● Directions for this task: Copy the records word for word, from the first line through the line that contains "Тихонов В. В.", including both ends.

● Data extracts:
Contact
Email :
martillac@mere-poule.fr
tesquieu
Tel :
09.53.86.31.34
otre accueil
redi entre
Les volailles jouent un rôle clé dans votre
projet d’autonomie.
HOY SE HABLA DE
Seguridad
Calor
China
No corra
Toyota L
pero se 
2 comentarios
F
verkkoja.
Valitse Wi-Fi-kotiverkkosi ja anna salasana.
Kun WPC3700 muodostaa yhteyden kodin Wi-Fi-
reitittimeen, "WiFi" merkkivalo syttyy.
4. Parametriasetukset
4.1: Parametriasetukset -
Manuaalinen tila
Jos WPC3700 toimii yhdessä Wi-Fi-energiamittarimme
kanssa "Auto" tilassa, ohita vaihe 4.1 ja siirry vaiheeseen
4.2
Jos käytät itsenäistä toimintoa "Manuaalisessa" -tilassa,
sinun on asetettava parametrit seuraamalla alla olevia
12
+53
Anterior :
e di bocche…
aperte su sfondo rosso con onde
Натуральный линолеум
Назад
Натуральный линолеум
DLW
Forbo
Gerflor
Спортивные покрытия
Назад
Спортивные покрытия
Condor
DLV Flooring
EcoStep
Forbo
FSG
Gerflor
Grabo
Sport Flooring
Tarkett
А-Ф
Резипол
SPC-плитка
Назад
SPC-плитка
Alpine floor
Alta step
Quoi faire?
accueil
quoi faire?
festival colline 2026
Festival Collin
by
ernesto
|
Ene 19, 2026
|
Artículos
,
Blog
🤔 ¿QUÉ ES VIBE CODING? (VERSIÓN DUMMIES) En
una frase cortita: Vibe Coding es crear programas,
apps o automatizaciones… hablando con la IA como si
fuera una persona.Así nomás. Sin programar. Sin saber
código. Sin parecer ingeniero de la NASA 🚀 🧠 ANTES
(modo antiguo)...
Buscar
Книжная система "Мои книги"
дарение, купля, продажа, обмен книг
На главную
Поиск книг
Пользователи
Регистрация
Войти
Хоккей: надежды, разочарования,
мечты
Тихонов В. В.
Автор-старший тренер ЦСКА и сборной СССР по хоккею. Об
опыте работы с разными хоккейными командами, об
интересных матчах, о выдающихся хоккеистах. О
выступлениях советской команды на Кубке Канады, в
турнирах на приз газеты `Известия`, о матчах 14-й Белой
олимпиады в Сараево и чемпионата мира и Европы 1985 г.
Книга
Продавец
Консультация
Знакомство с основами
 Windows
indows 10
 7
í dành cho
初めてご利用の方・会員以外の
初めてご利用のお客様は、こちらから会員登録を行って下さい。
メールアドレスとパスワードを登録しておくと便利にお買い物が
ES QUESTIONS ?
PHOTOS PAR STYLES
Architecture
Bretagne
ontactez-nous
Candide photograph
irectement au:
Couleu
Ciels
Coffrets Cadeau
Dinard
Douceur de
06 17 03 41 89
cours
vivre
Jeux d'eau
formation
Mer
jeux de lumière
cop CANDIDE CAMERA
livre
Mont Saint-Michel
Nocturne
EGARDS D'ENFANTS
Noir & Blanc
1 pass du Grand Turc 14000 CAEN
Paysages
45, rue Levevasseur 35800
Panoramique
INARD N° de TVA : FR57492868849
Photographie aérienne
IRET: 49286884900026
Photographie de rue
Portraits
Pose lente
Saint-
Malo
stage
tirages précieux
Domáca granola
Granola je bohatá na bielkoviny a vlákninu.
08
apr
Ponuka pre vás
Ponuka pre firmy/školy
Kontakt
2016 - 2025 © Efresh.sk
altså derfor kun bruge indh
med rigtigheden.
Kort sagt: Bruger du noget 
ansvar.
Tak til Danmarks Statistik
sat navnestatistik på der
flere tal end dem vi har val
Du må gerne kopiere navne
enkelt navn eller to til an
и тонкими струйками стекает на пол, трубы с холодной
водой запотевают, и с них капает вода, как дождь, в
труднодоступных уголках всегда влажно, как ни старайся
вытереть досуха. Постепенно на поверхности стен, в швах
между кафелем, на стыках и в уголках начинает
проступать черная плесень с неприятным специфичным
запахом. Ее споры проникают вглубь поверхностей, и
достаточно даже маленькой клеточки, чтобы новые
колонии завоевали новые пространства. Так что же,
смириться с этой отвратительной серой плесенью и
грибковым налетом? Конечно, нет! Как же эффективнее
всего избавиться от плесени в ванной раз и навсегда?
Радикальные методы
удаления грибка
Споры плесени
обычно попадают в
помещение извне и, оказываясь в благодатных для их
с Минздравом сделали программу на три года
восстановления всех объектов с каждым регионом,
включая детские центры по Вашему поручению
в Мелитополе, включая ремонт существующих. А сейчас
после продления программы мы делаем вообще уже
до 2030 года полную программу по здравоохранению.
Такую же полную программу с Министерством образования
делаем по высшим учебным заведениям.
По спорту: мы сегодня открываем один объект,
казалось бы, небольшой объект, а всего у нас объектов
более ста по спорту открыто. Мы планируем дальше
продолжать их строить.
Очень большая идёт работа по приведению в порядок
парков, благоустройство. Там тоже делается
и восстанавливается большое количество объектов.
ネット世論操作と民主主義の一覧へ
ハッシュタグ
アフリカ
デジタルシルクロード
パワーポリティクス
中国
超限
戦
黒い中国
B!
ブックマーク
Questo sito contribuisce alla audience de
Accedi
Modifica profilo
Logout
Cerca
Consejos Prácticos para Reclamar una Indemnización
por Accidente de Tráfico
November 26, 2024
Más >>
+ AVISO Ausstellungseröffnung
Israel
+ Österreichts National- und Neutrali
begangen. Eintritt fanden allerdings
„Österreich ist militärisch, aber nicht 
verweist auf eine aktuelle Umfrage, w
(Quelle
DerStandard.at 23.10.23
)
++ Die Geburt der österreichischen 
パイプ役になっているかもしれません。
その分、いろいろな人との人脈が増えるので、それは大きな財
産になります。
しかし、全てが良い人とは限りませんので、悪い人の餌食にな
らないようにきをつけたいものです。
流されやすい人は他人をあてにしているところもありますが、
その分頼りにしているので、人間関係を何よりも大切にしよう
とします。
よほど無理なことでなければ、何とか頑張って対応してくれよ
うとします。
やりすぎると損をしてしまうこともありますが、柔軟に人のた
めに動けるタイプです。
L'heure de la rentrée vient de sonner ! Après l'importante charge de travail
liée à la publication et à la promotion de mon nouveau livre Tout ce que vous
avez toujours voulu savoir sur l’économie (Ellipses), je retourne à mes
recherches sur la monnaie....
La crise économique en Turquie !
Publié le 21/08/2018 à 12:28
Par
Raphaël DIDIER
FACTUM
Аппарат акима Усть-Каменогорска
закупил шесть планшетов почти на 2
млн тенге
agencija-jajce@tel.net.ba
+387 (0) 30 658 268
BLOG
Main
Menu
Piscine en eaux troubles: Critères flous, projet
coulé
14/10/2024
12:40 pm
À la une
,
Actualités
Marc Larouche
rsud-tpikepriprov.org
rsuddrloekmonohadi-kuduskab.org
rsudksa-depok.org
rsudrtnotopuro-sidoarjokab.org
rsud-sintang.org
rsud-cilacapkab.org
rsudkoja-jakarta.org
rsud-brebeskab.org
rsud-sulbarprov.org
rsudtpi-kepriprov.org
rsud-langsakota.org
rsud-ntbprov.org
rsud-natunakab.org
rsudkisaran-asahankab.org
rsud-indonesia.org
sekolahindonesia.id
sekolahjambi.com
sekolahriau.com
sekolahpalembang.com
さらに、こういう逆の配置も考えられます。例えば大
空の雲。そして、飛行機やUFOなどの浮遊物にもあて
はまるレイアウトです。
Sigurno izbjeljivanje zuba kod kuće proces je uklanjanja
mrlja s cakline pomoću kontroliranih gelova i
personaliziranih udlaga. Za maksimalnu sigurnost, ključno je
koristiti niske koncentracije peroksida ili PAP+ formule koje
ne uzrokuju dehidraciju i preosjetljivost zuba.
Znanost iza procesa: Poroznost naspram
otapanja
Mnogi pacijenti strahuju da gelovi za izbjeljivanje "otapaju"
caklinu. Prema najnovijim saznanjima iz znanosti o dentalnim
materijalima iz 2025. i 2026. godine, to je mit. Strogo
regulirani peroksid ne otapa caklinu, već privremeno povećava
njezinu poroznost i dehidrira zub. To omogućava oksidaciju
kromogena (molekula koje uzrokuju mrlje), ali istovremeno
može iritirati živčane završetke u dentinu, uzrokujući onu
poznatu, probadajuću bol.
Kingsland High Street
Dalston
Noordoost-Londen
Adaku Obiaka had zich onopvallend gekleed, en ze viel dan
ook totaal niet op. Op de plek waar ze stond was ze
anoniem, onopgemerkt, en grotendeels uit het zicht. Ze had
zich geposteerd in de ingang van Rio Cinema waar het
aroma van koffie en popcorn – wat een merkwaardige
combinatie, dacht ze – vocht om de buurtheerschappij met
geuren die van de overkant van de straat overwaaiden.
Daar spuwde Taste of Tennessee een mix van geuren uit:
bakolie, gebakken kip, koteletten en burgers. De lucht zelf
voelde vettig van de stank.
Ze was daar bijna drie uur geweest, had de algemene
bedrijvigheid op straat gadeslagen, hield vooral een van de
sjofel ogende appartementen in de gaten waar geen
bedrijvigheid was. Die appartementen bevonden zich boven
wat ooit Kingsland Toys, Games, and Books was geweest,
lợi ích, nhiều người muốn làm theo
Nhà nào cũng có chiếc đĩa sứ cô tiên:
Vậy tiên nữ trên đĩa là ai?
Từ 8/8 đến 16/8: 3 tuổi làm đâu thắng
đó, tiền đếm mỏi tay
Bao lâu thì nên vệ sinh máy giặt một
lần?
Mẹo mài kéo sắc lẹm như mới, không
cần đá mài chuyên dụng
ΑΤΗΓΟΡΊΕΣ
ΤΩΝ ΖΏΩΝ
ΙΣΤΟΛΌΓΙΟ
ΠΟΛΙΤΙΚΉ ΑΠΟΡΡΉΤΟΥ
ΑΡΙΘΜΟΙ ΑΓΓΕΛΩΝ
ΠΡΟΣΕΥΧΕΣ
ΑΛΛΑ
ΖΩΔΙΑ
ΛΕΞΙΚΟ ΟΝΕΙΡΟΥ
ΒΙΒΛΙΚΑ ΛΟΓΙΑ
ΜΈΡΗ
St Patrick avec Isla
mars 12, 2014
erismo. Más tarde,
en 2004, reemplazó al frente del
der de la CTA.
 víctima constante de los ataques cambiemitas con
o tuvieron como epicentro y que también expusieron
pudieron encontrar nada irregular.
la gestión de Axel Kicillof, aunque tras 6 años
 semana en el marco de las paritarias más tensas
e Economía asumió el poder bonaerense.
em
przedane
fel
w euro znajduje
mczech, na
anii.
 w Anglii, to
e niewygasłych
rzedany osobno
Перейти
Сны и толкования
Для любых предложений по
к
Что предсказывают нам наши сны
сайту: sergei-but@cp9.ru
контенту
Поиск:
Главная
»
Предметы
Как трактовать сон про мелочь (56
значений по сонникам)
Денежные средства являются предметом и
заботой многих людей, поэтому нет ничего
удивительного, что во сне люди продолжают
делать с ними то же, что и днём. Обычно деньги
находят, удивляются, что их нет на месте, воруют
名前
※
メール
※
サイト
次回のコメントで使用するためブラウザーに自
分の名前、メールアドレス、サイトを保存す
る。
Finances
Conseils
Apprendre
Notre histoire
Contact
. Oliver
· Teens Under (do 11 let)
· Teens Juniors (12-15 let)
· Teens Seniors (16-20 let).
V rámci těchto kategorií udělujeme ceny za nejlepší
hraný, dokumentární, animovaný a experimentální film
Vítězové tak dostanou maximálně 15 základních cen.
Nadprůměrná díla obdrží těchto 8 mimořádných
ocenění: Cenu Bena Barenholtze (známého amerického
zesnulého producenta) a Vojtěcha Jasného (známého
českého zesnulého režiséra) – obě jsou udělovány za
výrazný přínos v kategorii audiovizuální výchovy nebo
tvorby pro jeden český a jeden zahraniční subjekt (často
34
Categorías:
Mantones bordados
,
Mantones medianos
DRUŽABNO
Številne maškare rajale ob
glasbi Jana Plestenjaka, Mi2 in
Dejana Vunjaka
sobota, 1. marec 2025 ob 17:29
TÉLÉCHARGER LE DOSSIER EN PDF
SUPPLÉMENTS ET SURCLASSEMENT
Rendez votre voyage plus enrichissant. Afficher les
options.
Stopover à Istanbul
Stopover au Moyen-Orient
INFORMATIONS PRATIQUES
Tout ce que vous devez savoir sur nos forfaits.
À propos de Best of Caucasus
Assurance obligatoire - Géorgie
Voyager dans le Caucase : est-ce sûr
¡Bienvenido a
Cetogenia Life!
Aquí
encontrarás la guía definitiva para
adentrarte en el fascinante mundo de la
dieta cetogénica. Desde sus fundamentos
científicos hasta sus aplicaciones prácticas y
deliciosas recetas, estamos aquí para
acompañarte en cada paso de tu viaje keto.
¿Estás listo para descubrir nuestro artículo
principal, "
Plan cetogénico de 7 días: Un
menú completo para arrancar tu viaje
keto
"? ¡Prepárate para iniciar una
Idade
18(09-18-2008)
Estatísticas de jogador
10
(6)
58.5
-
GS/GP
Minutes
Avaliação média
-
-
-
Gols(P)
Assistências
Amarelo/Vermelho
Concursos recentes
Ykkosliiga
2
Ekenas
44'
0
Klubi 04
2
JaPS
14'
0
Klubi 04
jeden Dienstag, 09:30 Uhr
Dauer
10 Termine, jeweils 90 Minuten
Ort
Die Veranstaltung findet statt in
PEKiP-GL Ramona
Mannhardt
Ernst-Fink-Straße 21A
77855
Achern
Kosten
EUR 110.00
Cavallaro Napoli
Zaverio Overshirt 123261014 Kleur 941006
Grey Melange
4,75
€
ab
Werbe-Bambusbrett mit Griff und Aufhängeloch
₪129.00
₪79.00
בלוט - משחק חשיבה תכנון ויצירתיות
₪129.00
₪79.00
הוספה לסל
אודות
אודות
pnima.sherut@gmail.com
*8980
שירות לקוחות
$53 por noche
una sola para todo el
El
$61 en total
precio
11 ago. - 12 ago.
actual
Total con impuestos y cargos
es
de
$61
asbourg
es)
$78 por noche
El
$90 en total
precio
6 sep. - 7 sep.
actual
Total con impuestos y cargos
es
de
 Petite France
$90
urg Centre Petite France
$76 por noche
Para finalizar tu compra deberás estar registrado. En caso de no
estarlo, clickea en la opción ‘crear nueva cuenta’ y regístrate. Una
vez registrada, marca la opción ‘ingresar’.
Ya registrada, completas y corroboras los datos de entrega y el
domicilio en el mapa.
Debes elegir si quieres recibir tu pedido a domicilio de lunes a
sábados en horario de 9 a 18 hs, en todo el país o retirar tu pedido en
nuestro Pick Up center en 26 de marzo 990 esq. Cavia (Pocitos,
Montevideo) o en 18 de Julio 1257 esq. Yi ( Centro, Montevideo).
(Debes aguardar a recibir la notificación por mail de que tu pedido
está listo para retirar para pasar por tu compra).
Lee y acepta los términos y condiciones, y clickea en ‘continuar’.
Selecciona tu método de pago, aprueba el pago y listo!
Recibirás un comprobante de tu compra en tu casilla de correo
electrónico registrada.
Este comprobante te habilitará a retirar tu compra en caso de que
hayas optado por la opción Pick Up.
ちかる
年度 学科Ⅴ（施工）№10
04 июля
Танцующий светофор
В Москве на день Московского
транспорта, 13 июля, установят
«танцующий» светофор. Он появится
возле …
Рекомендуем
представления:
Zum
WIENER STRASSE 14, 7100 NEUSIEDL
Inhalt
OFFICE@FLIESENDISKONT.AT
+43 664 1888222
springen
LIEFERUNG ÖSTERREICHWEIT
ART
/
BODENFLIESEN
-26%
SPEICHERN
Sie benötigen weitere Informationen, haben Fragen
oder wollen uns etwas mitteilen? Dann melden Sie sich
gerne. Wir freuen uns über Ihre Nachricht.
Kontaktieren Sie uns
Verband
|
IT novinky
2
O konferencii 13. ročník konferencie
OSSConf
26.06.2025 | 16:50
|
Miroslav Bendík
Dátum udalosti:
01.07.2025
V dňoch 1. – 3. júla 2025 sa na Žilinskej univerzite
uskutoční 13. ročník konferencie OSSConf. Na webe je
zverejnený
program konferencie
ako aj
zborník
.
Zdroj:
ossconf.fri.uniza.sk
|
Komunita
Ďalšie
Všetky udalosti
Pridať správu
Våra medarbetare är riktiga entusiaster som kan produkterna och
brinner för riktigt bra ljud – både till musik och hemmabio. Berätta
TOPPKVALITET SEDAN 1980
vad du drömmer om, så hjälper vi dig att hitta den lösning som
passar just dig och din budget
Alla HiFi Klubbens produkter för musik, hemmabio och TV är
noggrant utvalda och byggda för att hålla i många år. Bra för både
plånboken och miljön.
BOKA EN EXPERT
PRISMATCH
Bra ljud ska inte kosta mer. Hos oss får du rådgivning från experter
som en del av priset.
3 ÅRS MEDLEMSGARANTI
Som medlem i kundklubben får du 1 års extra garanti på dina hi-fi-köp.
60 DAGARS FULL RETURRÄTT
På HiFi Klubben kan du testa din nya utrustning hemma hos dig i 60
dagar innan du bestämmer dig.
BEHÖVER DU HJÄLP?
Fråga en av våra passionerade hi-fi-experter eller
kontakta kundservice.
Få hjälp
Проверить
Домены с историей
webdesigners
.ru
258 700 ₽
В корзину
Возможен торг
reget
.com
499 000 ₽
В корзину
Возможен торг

● Solution for this problem:
Contact
Email :
martillac@mere-poule.fr
tesquieu
Tel :
09.53.86.31.34
otre accueil
redi entre
Les volailles jouent un rôle clé dans votre
projet d’autonomie.
HOY SE HABLA DE
Seguridad
Calor
China
No corra
Toyota L
pero se 
2 comentarios
F
verkkoja.
Valitse Wi-Fi-kotiverkkosi ja anna salasana.
Kun WPC3700 muodostaa yhteyden kodin Wi-Fi-
reitittimeen, "WiFi" merkkivalo syttyy.
4. Parametriasetukset
4.1: Parametriasetukset -
Manuaalinen tila
Jos WPC3700 toimii yhdessä Wi-Fi-energiamittarimme
kanssa "Auto" tilassa, ohita vaihe 4.1 ja siirry vaiheeseen
4.2
Jos käytät itsenäistä toimintoa "Manuaalisessa" -tilassa,
sinun on asetettava parametrit seuraamalla alla olevia
12
+53
Anterior :
e di bocche…
aperte su sfondo rosso con onde
Натуральный линолеум
Назад
Натуральный линолеум
DLW
Forbo
Gerflor
Спортивные покрытия
Назад
Спортивные покрытия
Condor
DLV Flooring
EcoStep
Forbo
FSG
Gerflor
Grabo
Sport Flooring
Tarkett
А-Ф
Резипол
SPC-плитка
Назад
SPC-плитка
Alpine floor
Alta step
Quoi faire?
accueil
quoi faire?
festival colline 2026
Festival Collin
by
ernesto
|
Ene 19, 2026
|
Artículos
,
Blog
🤔 ¿QUÉ ES VIBE CODING? (VERSIÓN DUMMIES) En
una frase cortita: Vibe Coding es crear programas,
apps o automatizaciones… hablando con la IA como si
fuera una persona.Así nomás. Sin programar. Sin saber
código. Sin parecer ingeniero de la NASA 🚀 🧠 ANTES
(modo antiguo)...
Buscar
Книжная система "Мои книги"
дарение, купля, продажа, обмен книг
На главную
Поиск книг
Пользователи
Регистрация
Войти
Хоккей: надежды, разочарования,
мечты
Тихонов В. В.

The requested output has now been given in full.